Unfortunately, Mrs. Rollie Cobb was still waiting for the Tennyson several minutes after Reverend Shelton had already sat down and only when the commander had cleared his throat raw did she commence to hammering out on the piano what initially sounded like the “Maple Leaf Rag” but turned into “How Great Thou Art” once Mrs. Cobb got the reins on it. The choir sang this one by themselves and it was intended as their recessional, but since they had not proceeded extensively they did not have much territory to recede across and so were already entirely outside with near about three full verses to go, and as it did not seem that Mrs. Cobb was disposed to leave off playing, Miss Fay Dull turned around her sopranos and her altos and her baritones and her Jewish tenor and they polished off the selection from down along the street. And that was to have been pretty much the end of it except for the rolling out of the casket; however, once Mr. Ames Gatewood had indicated us upright and once Mr. Dunn from Spray and the commander himself had commenced to roll Miss Pettigrew down the center aisle towards the chapel doors, the Reverend Mr. W.B. Red Hamilton found himself so utterly overcome by the immediate circumstances that he set in to delivering an impromptu benediction which had some English to it but was mostly in Swahili as far as Daddy could tell, and the Reverend Mr.

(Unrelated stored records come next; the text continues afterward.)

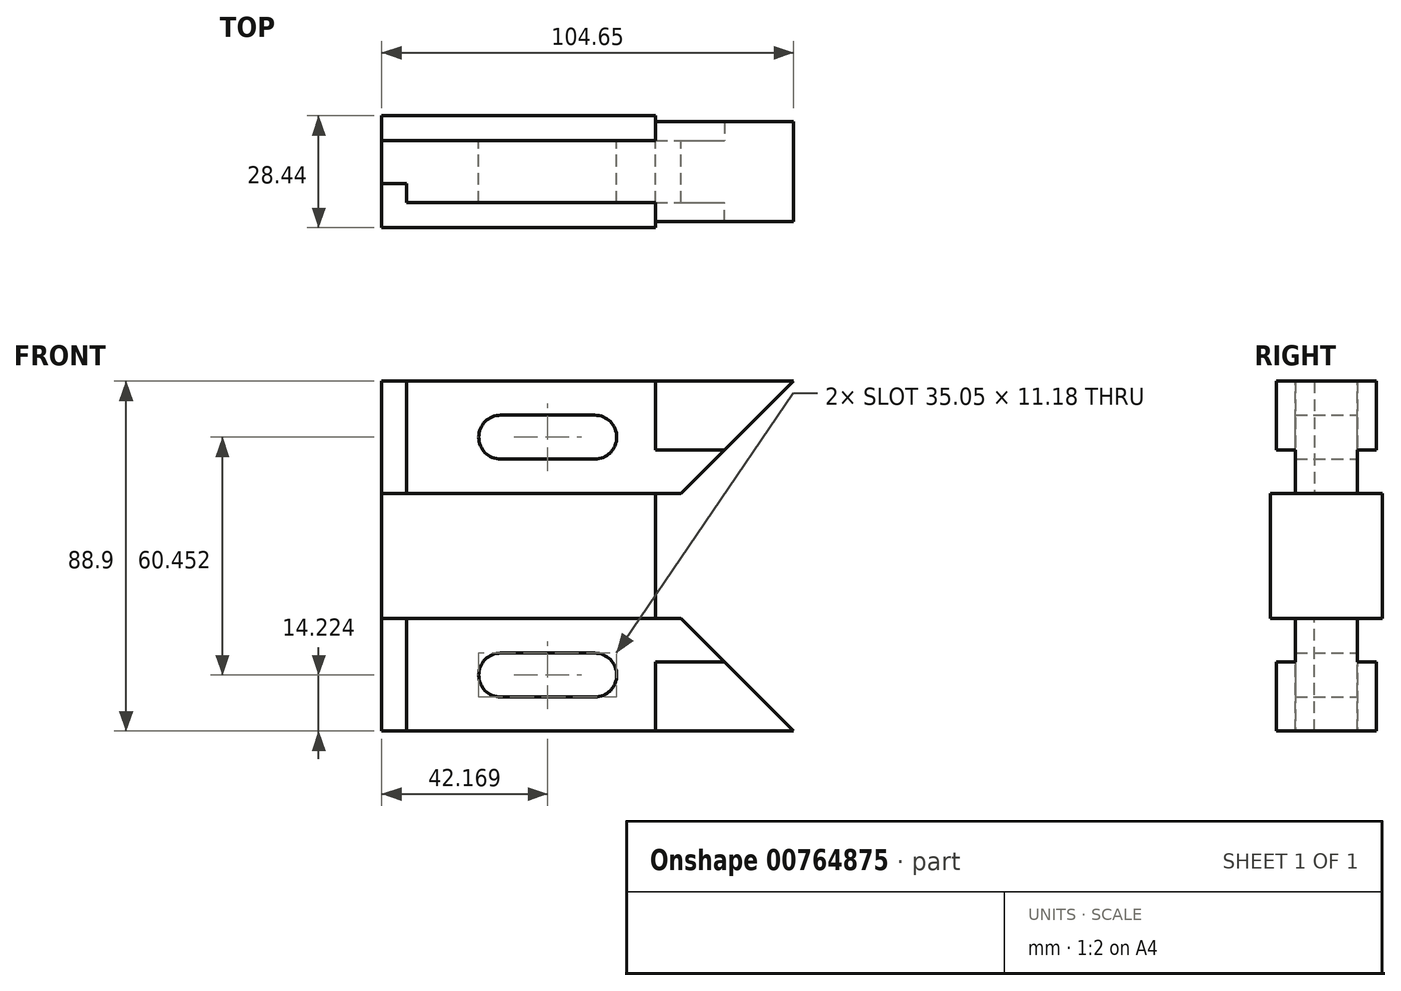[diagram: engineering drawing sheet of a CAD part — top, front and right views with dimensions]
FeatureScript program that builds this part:
annotation { "Feature Type Name" : "Feature", "Feature Type Description" : "" }
export const myFeature = defineFeature(function(context is Context, id is Id, definition is map)
    precondition{}
    {
        {
            var Q0;
            Q0=qCreatedBy(makeId("Front.planeOp"),FACE);
            var sketch = newSketch(context, id + "F0", { "sketchPlane" : qUnion([Q0])});
            skLineSegment(sketch, "E0", {"start": v(-44.34, 0) * mm, "end": v(-44.34, 44.45) * mm});
            skLineSegment(sketch, "E1", {"start": v(-44.34, 44.45) * mm, "end": v(60.31, 44.45) * mm});
            skLineSegment(sketch, "E2", {"start": v(31.74, 15.88) * mm, "end": v(60.31, 44.45) * mm});
            skLineSegment(sketch, "E3", {"start": v(-44.34, 15.88) * mm, "end": v(25.26, 15.88) * mm});
            skLineSegment(sketch, "E4", {"start": v(25.26, 15.88) * mm, "end": v(25.26, 0) * mm});
            skLineSegment(sketch, "E5", {"start": v(25.26, 15.88) * mm, "end": v(31.74, 15.88) * mm});
            skLineSegment(sketch, "E6", {"start": v(-19.7, 35.81) * mm, "end": v(15.35, 35.81) * mm});
            skLineSegment(sketch, "E7", {"start": v(15.35, 24.64) * mm, "end": v(-19.7, 24.64) * mm});
            skLineSegment(sketch, "E8", {"start": v(15.35, 30.23) * mm, "end": v(9.77, 30.23) * mm});
            skLineSegment(sketch, "E9", {"start": v(-19.7, 30.23) * mm, "end": v(-14.1, 30.23) * mm});
            skCircle(sketch, "E10", {"center": v(-14.1, 30.23) * mm, "radius": 5.59 * mm});
            skCircle(sketch, "E11", {"center": v(9.77, 30.23) * mm, "radius": 5.59 * mm});
            skLineSegment(sketch, "E12.MirrorCS", {"start": v(25.26, -15.88) * mm, "end": v(31.74, -15.88) * mm});
            skLineSegment(sketch, "E13.MirrorCS", {"start": v(15.35, -30.23) * mm, "end": v(9.77, -30.23) * mm});
            skLineSegment(sketch, "E14.MirrorCS", {"start": v(-19.7, -30.23) * mm, "end": v(-14.1, -30.23) * mm});
            skLineSegment(sketch, "E15.MirrorCS", {"start": v(-44.34, 0) * mm, "end": v(-44.34, -44.45) * mm});
            skLineSegment(sketch, "E16.MirrorCS", {"start": v(-44.34, -44.45) * mm, "end": v(60.31, -44.45) * mm});
            skLineSegment(sketch, "E17.MirrorCS", {"start": v(31.74, -15.88) * mm, "end": v(60.31, -44.45) * mm});
            skCircle(sketch, "E18.MirrorC", {"center": v(9.77, -30.23) * mm, "radius": 5.59 * mm});
            skLineSegment(sketch, "E19.MirrorCS", {"start": v(25.26, -15.88) * mm, "end": v(25.26, 0) * mm});
            skLineSegment(sketch, "E20.MirrorCS", {"start": v(-19.7, -35.81) * mm, "end": v(15.35, -35.81) * mm});
            skCircle(sketch, "E21.MirrorC", {"center": v(-14.1, -30.23) * mm, "radius": 5.59 * mm});
            skLineSegment(sketch, "E22.MirrorCS", {"start": v(15.35, -24.64) * mm, "end": v(-19.7, -24.64) * mm});
            skLineSegment(sketch, "E23.MirrorCS", {"start": v(-44.34, -15.88) * mm, "end": v(25.26, -15.88) * mm});
            skSolve(sketch);
        }
        {
            var Q0;
            {var subQ4=sQuery(id+"F0.wireOp",EDGE,"E3");Q0=makeQuery(id+"F0.imprint","IMPRINT",FACE,{"disambiguationData":[TD([[makeQuery(id+"F0.imprint","IMPRINT",EDGE,{"derivedFrom":subQ4}),-1.0]])]});}
            extrude(context, id + "F1", {"entities" : qUnion([Q0]), "depth" : 28.45 * mm, "offsetDistance" : 25.4 * mm, "symmetric" : true});
        }
        {
            var Q0;
            Q0=makeQuery(id+"F0.imprint","IMPRINT",FACE,{"disambiguationData":[TD([[makeQuery(id+"F0.imprint","IMPRINT",EDGE,{"derivedFrom":sQuery(id+"F0.wireOp",EDGE,"E12.MirrorCS")}),-1.0]])]});
            extrude(context, id + "F2", {"entities" : qUnion([Q0]), "operationType" : NewBodyOperationType.ADD, "depth" : 15.75 * mm, "offsetDistance" : 25.4 * mm, "symmetric" : true});
        }
        {
            var Q0;
            {var subQ10=sQuery(id+"F0.wireOp",EDGE,"E1");Q0=makeQuery(id+"F0.imprint","IMPRINT",FACE,{"disambiguationData":[TD([[makeQuery(id+"F0.imprint","IMPRINT",EDGE,{"derivedFrom":subQ10}),-1.0]])]});}
            extrude(context, id + "F3", {"entities" : qUnion([Q0]), "operationType" : NewBodyOperationType.ADD, "depth" : 15.75 * mm, "offsetDistance" : 25.4 * mm, "symmetric" : true});
        }
        {
            var Q0;
            Q0=makeQuery(id+"F3.opExtrude","CAP_FACE",FACE,{"disambiguationData":[OSD([sQuery(id+"F0.wireOp",EDGE,"E0"),sQuery(id+"F0.wireOp",EDGE,"E1"),sQuery(id+"F0.wireOp",EDGE,"E2"),sQuery(id+"F0.wireOp",EDGE,"E3"),sQuery(id+"F0.wireOp",EDGE,"E5"),sQuery(id+"F0.wireOp",EDGE,"E6"),sQuery(id+"F0.wireOp",EDGE,"E7"),sQuery(id+"F0.wireOp",EDGE,"E10"),sQuery(id+"F0.wireOp",EDGE,"E11")])],"isStart":false});
            var sketch = newSketch(context, id + "F4", { "sketchPlane" : qUnion([Q0])});
            skLineSegment(sketch, "E24", {"start": v(-44.34, 44.45) * mm, "end": v(25.26, 44.45) * mm});
            skLineSegment(sketch, "E25", {"start": v(25.26, 44.45) * mm, "end": v(25.26, 26.92) * mm});
            skLineSegment(sketch, "E26", {"start": v(25.26, 26.92) * mm, "end": v(42.79, 26.92) * mm});
            skLineSegment(sketch, "E27", {"start": v(42.79, 26.92) * mm, "end": v(60.31, 44.45) * mm});
            skLineSegment(sketch, "E28", {"start": v(60.31, 44.45) * mm, "end": v(25.26, 44.45) * mm});
            skLineSegment(sketch, "E29.MirrorCS", {"start": v(60.31, -44.45) * mm, "end": v(25.26, -44.45) * mm});
            skLineSegment(sketch, "E30.MirrorCS", {"start": v(25.26, -26.92) * mm, "end": v(42.79, -26.92) * mm});
            skLineSegment(sketch, "E31.MirrorCS", {"start": v(25.26, -44.45) * mm, "end": v(25.26, -26.92) * mm});
            skLineSegment(sketch, "E32.MirrorCS", {"start": v(42.79, -26.92) * mm, "end": v(60.31, -44.45) * mm});
            skSolve(sketch);
        }
        {
            var Q0;
            Q0=makeQuery(id+"F4.imprint","IMPRINT",FACE,{"disambiguationData":[TD([[makeQuery(id+"F4.imprint","IMPRINT",EDGE,{"derivedFrom":sQuery(id+"F4.wireOp",EDGE,"E25")}),1.0]])]});
            var Q1;
            Q1=makeQuery(id+"F4.imprint","IMPRINT",FACE,{"disambiguationData":[TD([[makeQuery(id+"F4.imprint","IMPRINT",EDGE,{"derivedFrom":sQuery(id+"F4.wireOp",EDGE,"E29.MirrorCS")}),-1.0]])]});
            extrude(context, id + "F5", {"entities" : qUnion([Q0, Q1]), "operationType" : NewBodyOperationType.ADD, "depth" : 4.83 * mm, "offsetDistance" : 25.4 * mm});
        }
        {
            var Q0;
            Q0=makeQuery(id+"F5.opExtrude","CAP_FACE",FACE,{"disambiguationData":[OSD([sQuery(id+"F4.wireOp",EDGE,"E25"),sQuery(id+"F4.wireOp",EDGE,"E26"),sQuery(id+"F4.wireOp",EDGE,"E27"),sQuery(id+"F4.wireOp",EDGE,"E28")])],"isStart":false});
            var Q1;
            Q1=makeQuery(id+"F5.opExtrude","CAP_FACE",FACE,{"disambiguationData":[OSD([sQuery(id+"F4.wireOp",EDGE,"E29.MirrorCS"),sQuery(id+"F4.wireOp",EDGE,"E30.MirrorCS"),sQuery(id+"F4.wireOp",EDGE,"E31.MirrorCS"),sQuery(id+"F4.wireOp",EDGE,"E32.MirrorCS")])],"isStart":false});
            extrude(context, id + "F6", {"entities" : qUnion([Q0, Q1]), "operationType" : NewBodyOperationType.ADD, "oppositeDirection" : true, "depth" : 25.4 * mm, "offsetDistance" : 25.4 * mm});
        }
        {
            var Q0;
            {var subQ0=sQuery(id+"F0.wireOp",EDGE,"E0");var subQ1=sQuery(id+"F0.wireOp",EDGE,"E15.MirrorCS");Q0=makeQuery(id+"F3.boolean.opBoolean","MERGE",FACE,{"derivedFrom":[makeQuery(id+"F2.boolean.opBoolean","MERGE",FACE,{"derivedFrom":[makeQuery(id+"F1.opExtrude","SWEPT_FACE",FACE,{"disambiguationData":[OSD([subQ0,subQ1])]}),makeQuery(id+"F2.opExtrude","SWEPT_FACE",FACE,{"disambiguationData":[OSD([subQ1])]})]}),makeQuery(id+"F3.opExtrude","SWEPT_FACE",FACE,{"disambiguationData":[OSD([subQ0])]})]});}
            var sketch = newSketch(context, id + "F7", { "sketchPlane" : qUnion([Q0])});
            skLineSegment(sketch, "E33", {"start": v(7.87, 44.45) * mm, "end": v(3.05, 44.45) * mm});
            skLineSegment(sketch, "E34", {"start": v(3.05, 44.45) * mm, "end": v(3.05, 15.88) * mm});
            skLineSegment(sketch, "E35", {"start": v(3.05, 15.88) * mm, "end": v(7.87, 15.88) * mm});
            skLineSegment(sketch, "E36", {"start": v(7.87, 15.88) * mm, "end": v(7.87, 44.45) * mm});
            skLineSegment(sketch, "E37.MirrorCS", {"start": v(7.87, -44.45) * mm, "end": v(3.05, -44.45) * mm});
            skLineSegment(sketch, "E38.MirrorCS", {"start": v(3.05, -15.88) * mm, "end": v(7.87, -15.88) * mm});
            skLineSegment(sketch, "E39.MirrorCS", {"start": v(7.87, -15.88) * mm, "end": v(7.87, -44.45) * mm});
            skLineSegment(sketch, "E40.MirrorCS", {"start": v(3.05, -44.45) * mm, "end": v(3.05, -15.88) * mm});
            skSolve(sketch);
        }
        {
            var Q0;
            Q0=makeQuery(id+"F7.imprint","IMPRINT",FACE,{"disambiguationData":[TD([[makeQuery(id+"F7.imprint","IMPRINT",EDGE,{"derivedFrom":sQuery(id+"F7.wireOp",EDGE,"E33")}),1.0]])]});
            var Q1;
            Q1=makeQuery(id+"F7.imprint","IMPRINT",FACE,{"disambiguationData":[TD([[makeQuery(id+"F7.imprint","IMPRINT",EDGE,{"derivedFrom":sQuery(id+"F7.wireOp",EDGE,"E37.MirrorCS")}),-1.0]])]});
            extrude(context, id + "F8", {"entities" : qUnion([Q0, Q1]), "operationType" : NewBodyOperationType.REMOVE, "oppositeDirection" : true, "depth" : 6.35 * mm, "offsetDistance" : 25.4 * mm});
        }
    });
annotation { "Feature Type Name" : "Feature", "Feature Type Description" : "" }
export const myFeature = defineFeature(function(context is Context, id is Id, definition is map)
    precondition{}
    {
        {
            var Q0;
            Q0=qCreatedBy(makeId("Right.planeOp"),FACE);
            var sketch = newSketch(context, id + "F0", { "sketchPlane" : qUnion([Q0])});
            skLineSegment(sketch, "E0.bottom", {"start": v(76.2, -34.3) * mm, "end": v(-76.2, -34.3) * mm});
            skLineSegment(sketch, "E0.top", {"start": v(76.2, 34.3) * mm, "end": v(-76.2, 34.3) * mm});
            skLineSegment(sketch, "E0.left", {"start": v(76.2, -34.3) * mm, "end": v(76.2, 34.3) * mm});
            skLineSegment(sketch, "E0.right", {"start": v(-76.2, -34.3) * mm, "end": v(-76.2, 34.3) * mm});
            skPoint(sketch, "E0.middle", {"position": v(0, 0) * mm});
            skLineSegment(sketch, "E1.bottom", {"start": v(-76.2, -8.9) * mm, "end": v(-73.23, -8.9) * mm});
            skLineSegment(sketch, "E1.top", {"start": v(-76.2, -34.3) * mm, "end": v(-73.23, -34.3) * mm});
            skLineSegment(sketch, "E1.left", {"start": v(-76.2, -8.9) * mm, "end": v(-76.2, -34.3) * mm});
            skLineSegment(sketch, "E1.right", {"start": v(-73.23, -8.9) * mm, "end": v(-73.23, -34.3) * mm});
            skArc(sketch, "E2", {"start": v(-76.2, 2.57) * mm, "mid": v(-73.15, 3.8) * mm, "end": v(-76.2, 5.05) * mm});
            skLineSegment(sketch, "E3.bottom", {"start": v(-73.23, 34.3) * mm, "end": v(-76.2, 34.3) * mm});
            skLineSegment(sketch, "E3.top", {"start": v(-73.23, 16.51) * mm, "end": v(-76.2, 16.51) * mm});
            skLineSegment(sketch, "E3.left", {"start": v(-73.23, 34.3) * mm, "end": v(-73.23, 16.51) * mm});
            skLineSegment(sketch, "E3.right", {"start": v(-76.2, 34.3) * mm, "end": v(-76.2, 16.51) * mm});
            skLineSegment(sketch, "E4.MirrorCS", {"start": v(76.2, -34.3) * mm, "end": v(73.23, -34.3) * mm});
            skLineSegment(sketch, "E5.MirrorCS", {"start": v(73.23, 34.3) * mm, "end": v(76.2, 34.3) * mm});
            skLineSegment(sketch, "E6.MirrorCS", {"start": v(76.2, -8.9) * mm, "end": v(73.23, -8.9) * mm});
            skLineSegment(sketch, "E7.MirrorCS", {"start": v(73.23, 16.51) * mm, "end": v(76.2, 16.51) * mm});
            skArc(sketch, "E8.MirrorCS", {"start": v(76.2, 2.57) * mm, "mid": v(73.15, 3.8) * mm, "end": v(76.2, 5.05) * mm});
            skLineSegment(sketch, "E9.MirrorCS", {"start": v(73.23, -8.9) * mm, "end": v(73.23, -34.3) * mm});
            skLineSegment(sketch, "E10.MirrorCS", {"start": v(76.2, -8.9) * mm, "end": v(76.2, -34.3) * mm});
            skLineSegment(sketch, "E11.MirrorCS", {"start": v(76.2, 34.3) * mm, "end": v(76.2, 16.51) * mm});
            skLineSegment(sketch, "E12.MirrorCS", {"start": v(73.23, 34.3) * mm, "end": v(73.23, 16.51) * mm});
            skLineSegment(sketch, "E13.bottom", {"start": v(-76.2, -31.32) * mm, "end": v(-58.92, -31.32) * mm});
            skLineSegment(sketch, "E13.top", {"start": v(-76.2, -34.3) * mm, "end": v(-38.1, -34.3) * mm});
            skLineSegment(sketch, "E13.left", {"start": v(-76.2, -31.32) * mm, "end": v(-76.2, -34.3) * mm});
            skLineSegment(sketch, "E13.right", {"start": v(-38.1, -31.32) * mm, "end": v(-38.1, -34.3) * mm});
            skLineSegment(sketch, "E14.bottom", {"start": v(76.2, -31.32) * mm, "end": v(38.1, -31.32) * mm});
            skLineSegment(sketch, "E14.top", {"start": v(76.2, -34.3) * mm, "end": v(38.1, -34.3) * mm});
            skLineSegment(sketch, "E14.left", {"start": v(76.2, -31.32) * mm, "end": v(76.2, -34.3) * mm});
            skLineSegment(sketch, "E14.right", {"start": v(38.1, -31.32) * mm, "end": v(38.1, -34.3) * mm});
            skLineSegment(sketch, "E15.bottom", {"start": v(-12.7, -31.32) * mm, "end": v(12.7, -31.32) * mm});
            skLineSegment(sketch, "E15.top", {"start": v(-12.7, -34.3) * mm, "end": v(12.7, -34.3) * mm});
            skLineSegment(sketch, "E15.left", {"start": v(-12.7, -31.32) * mm, "end": v(-12.7, -34.3) * mm});
            skLineSegment(sketch, "E15.right", {"start": v(12.7, -31.32) * mm, "end": v(12.7, -34.3) * mm});
            skLineSegment(sketch, "E16.bottom", {"start": v(-58.92, -13.49) * mm, "end": v(-55.38, -13.49) * mm});
            skLineSegment(sketch, "E16.top", {"start": v(-58.92, -34.3) * mm, "end": v(-55.38, -34.3) * mm});
            skLineSegment(sketch, "E16.left", {"start": v(-58.92, -13.49) * mm, "end": v(-58.92, -18.52) * mm});
            skLineSegment(sketch, "E16.right", {"start": v(-55.38, -13.49) * mm, "end": v(-55.38, -18.52) * mm});
            skPoint(sketch, "E17", {"position": v(-57.15, -34.3) * mm});
            skLineSegment(sketch, "E18", {"start": v(-57.15, -34.3) * mm, "end": v(-57.15, -8.89) * mm, "construction": true});
            skPoint(sketch, "E18.endSnap0", {"position": v(-57.15, -13.49) * mm});
            skLineSegment(sketch, "E19.bottom", {"start": v(-53.26, -21.16) * mm, "end": v(-55.38, -21.16) * mm});
            skLineSegment(sketch, "E19.top", {"start": v(-53.26, -18.52) * mm, "end": v(-55.38, -18.52) * mm});
            skLineSegment(sketch, "E19.left", {"start": v(-53.26, -21.16) * mm, "end": v(-53.26, -18.52) * mm});
            skLineSegment(sketch, "E19.right", {"start": v(-61.04, -21.16) * mm, "end": v(-61.04, -18.52) * mm});
            skPoint(sketch, "E19.middle", {"position": v(-57.15, -19.84) * mm});
            skLineSegment(sketch, "E20.trimOffspring", {"start": v(-55.38, -31.32) * mm, "end": v(-38.1, -31.32) * mm});
            skLineSegment(sketch, "E21.trimOffspring", {"start": v(-55.38, -21.16) * mm, "end": v(-55.38, -31.32) * mm});
            skLineSegment(sketch, "E22.trimOffspring", {"start": v(-58.92, -18.52) * mm, "end": v(-61.04, -18.52) * mm});
            skLineSegment(sketch, "E23.trimOffspring", {"start": v(-58.92, -21.16) * mm, "end": v(-58.92, -31.32) * mm});
            skLineSegment(sketch, "E24.trimOffspring", {"start": v(-58.92, -21.16) * mm, "end": v(-61.04, -21.16) * mm});
            skLineSegment(sketch, "E25.1.0.0", {"start": v(61.04, -21.16) * mm, "end": v(61.04, -18.52) * mm});
            skLineSegment(sketch, "E25.1.0.1", {"start": v(61.04, -21.16) * mm, "end": v(58.92, -21.16) * mm});
            skPoint(sketch, "E25.1.0.2", {"position": v(57.15, -19.84) * mm});
            skLineSegment(sketch, "E25.1.0.3", {"start": v(55.38, -21.16) * mm, "end": v(53.26, -21.16) * mm});
            skLineSegment(sketch, "E25.1.0.4", {"start": v(58.92, -21.16) * mm, "end": v(58.92, -31.32) * mm});
            skLineSegment(sketch, "E25.1.0.5", {"start": v(53.26, -21.16) * mm, "end": v(53.26, -18.52) * mm});
            skLineSegment(sketch, "E25.1.0.6", {"start": v(55.38, -13.49) * mm, "end": v(58.92, -13.49) * mm});
            skLineSegment(sketch, "E25.1.0.7", {"start": v(55.38, -18.52) * mm, "end": v(53.26, -18.52) * mm});
            skLineSegment(sketch, "E25.1.0.8", {"start": v(55.38, -13.49) * mm, "end": v(55.38, -18.52) * mm});
            skPoint(sketch, "E25.1.0.9", {"position": v(57.15, -13.49) * mm});
            skLineSegment(sketch, "E25.1.0.10", {"start": v(61.04, -18.52) * mm, "end": v(58.92, -18.52) * mm});
            skLineSegment(sketch, "E25.1.0.11", {"start": v(55.38, -21.16) * mm, "end": v(55.38, -31.32) * mm});
            skLineSegment(sketch, "E25.1.0.12", {"start": v(58.92, -13.49) * mm, "end": v(58.92, -18.52) * mm});
            skLineSegment(sketch, "E25.direction1", {"start": v(-58.92, -31.32) * mm, "end": v(55.38, -31.32) * mm, "construction": true});
            skLineSegment(sketch, "E26.bottom", {"start": v(-1.77, -13.49) * mm, "end": v(1.77, -13.49) * mm});
            skLineSegment(sketch, "E26.top", {"start": v(-1.77, -34.3) * mm, "end": v(1.77, -34.3) * mm});
            skLineSegment(sketch, "E26.left", {"start": v(-1.77, -13.49) * mm, "end": v(-1.77, -18.52) * mm});
            skLineSegment(sketch, "E26.right", {"start": v(1.77, -13.49) * mm, "end": v(1.77, -18.52) * mm});
            skPoint(sketch, "E27", {"position": v(0, -34.3) * mm});
            skLineSegment(sketch, "E28.bottom", {"start": v(3.89, -21.16) * mm, "end": v(1.77, -21.16) * mm});
            skLineSegment(sketch, "E28.top", {"start": v(3.89, -18.52) * mm, "end": v(1.77, -18.52) * mm});
            skLineSegment(sketch, "E28.left", {"start": v(3.89, -21.16) * mm, "end": v(3.89, -18.52) * mm});
            skLineSegment(sketch, "E28.right", {"start": v(-3.89, -21.16) * mm, "end": v(-3.89, -18.52) * mm});
            skPoint(sketch, "E28.middle", {"position": v(0, -19.84) * mm});
            skLineSegment(sketch, "E29.trimOffspring", {"start": v(1.77, -21.16) * mm, "end": v(1.77, -31.32) * mm});
            skLineSegment(sketch, "E30.trimOffspring", {"start": v(-1.77, -18.52) * mm, "end": v(-3.89, -18.52) * mm});
            skLineSegment(sketch, "E31.trimOffspring", {"start": v(-1.77, -21.16) * mm, "end": v(-1.77, -31.32) * mm});
            skLineSegment(sketch, "E32.trimOffspring", {"start": v(-1.77, -21.16) * mm, "end": v(-3.89, -21.16) * mm});
            skSolve(sketch);
        }
        {
            var Q0;
            Q0=makeQuery(id+"F0.imprint","IMPRINT",FACE,{"disambiguationData":[TD([[makeQuery(id+"F0.imprint","IMPRINT",EDGE,{"derivedFrom":sQuery(id+"F0.wireOp",EDGE,"E0.top")}),1.0]])]});
            extrude(context, id + "F1", {"entities" : qUnion([Q0]), "depth" : 2.97 * mm});
        }
    });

W.B. Red Hamilton stomped and waved his arms and generally cut up like an African until the commander could nod at Mr. Jeffrey Elwood Crawford sr., who nudged Sheriff Burton, who took ahold of Reverend Red with both hands and moved him a little more violently than the spirit had. So at length the commander and Mr. Dunn managed to get Miss Pettigrew all the way out the church and down the sidewalk and slid her into the back of the hearse, and then the commander returned to the chapel alone and advanced up to the family pew where he stood aside to excuse the occupants who we had not been able to see previously and who turned out to be Aunt Willa and Aunt Willa’s sister and Aunt Willa’s sister’s daughter along with Mr. Jack Vestal and his wife who had redoubled her efforts at funerals ever since she gave up viewings and so appeared particularly overwrought and inconsolable, and I do believe it was all Mrs. Phillip J. King could do to keep from spitting on her as she walked by.